Gillespie arranged several presidential speeches to make strategic arguments, such as comparing Iraq to Vietnam or warning of Iranian interference. When critics assailed Bush for overstating ties between al-Qaeda and the group called al-Qaeda in Iraq, Gillespie organized a Bush speech to make his case.

"The whole idea is to take these things on before they become conventional wisdom," said White House communications director Kevin Sullivan. "We have a very short window."


Instead ofdiscussing political solutions for Iraq, our leadership is busy looking for ways to hoodwink the public once more. They are in full "pre-Iraq war" propaganda mode. Bush actually is planning for a speech later this week based around the Petraeus report. Luckily, the print media has been paying attention to this report. We learned already in July, that the White House is actually writing this report and last week we learned about the G.A.O's negative report on Iraqi benchmark progress before the White House tried to spin it into a positive report.
A.P reported this morning:

In vertical bars of blue, green, gray and red, a briefing chart prepared by the Defense Intelligence Agency says what Gen. David Petraeus won't.

Insurgent attacks against Iraqi civilians, their security forces and U.S. troops remain high, according to the document obtained by The Associated Press. It is a conclusion that the well-regarded Army officer who is the top U.S. commander in Iraq is expected to try to counter when he and Ryan Crocker, the U.S. ambassador in Baghdad, testify before Congress on Monday and Tuesday.

More than four years into a conflict initially thought to be a cakewalk, the war has become a battle of statistics, graphs and conflicting assessments of progress in a country of more than 27 million people.

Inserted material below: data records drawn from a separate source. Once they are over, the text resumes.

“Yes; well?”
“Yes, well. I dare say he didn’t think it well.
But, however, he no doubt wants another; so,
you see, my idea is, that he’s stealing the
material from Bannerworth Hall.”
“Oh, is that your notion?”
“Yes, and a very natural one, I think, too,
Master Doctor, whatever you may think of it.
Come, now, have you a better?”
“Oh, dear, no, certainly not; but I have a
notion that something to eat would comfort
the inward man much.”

The defense intelligence chart makes the point, with figures from Petraeus' command in Baghdad, the Multinational Force-Iraq. Congressional auditors used the same numbers to conclude that Iraqis are as unsafe now as they were six months ago; the Bush administration and military officials also using those figures say that finding is flawed.


In other words the Crooker and Petraeus are going to cherry pick the statistics that can benefit their master's theory that the surge is working.

We discussed on our show last week that sectarian violence has doubled since the start of the Bush escalation. The only success story has been the Anbar area where Sunni tribes have been fighting Al Queda. Interestingly enough, Washington Post pointed out (in the same article from above) that this pattern had started in Anbar months before Bush's "way forward".

More striking was the emerging shift in Anbar; al-Qaeda and Sunni insurgents had grown so dominant in the western province that military intelligence had all but given up on the area months earlier. Bush benefited from good timing. As he introduced his new strategy, Marine commanders had already made common cause with local Sunni tribal leaders who had broken with the Sunni insurgent group al-Qaeda in Iraq, also called AQI.

Why the sheiks turned remains a point of debate, but it seems clear that the tribes resented al-Qaeda's efforts to ban smoking and marry local women to build ties to the region. "Marrying women to strangers, let alone foreigners, is just not done," Australian Lt. Col. David Kilcullen, a Petraeus adviser, wrote in an essay.

The sheik who forged the alliance with the Americans, Abdul Sattar Buzaigh al-Rishawi, traced the decision to fight al-Qaeda to Sept. 14, 2006, long before the new Bush strategy, but the president's plan dispatched another 4,000 U.S. troops to Anbar to exploit the situation. As security improved, the White House eagerly took credit.

This is an important point to remember when the media begins referencing Anbar over and over again this week, after the Petraeus presentation.

The progress in Anbar was being made before Bush escalated the war.

This is going to be one of the Bush administration's hardest sales pitches of all time. Will the American people believe anything Crooker and Petrarus have to say? Let's hope not.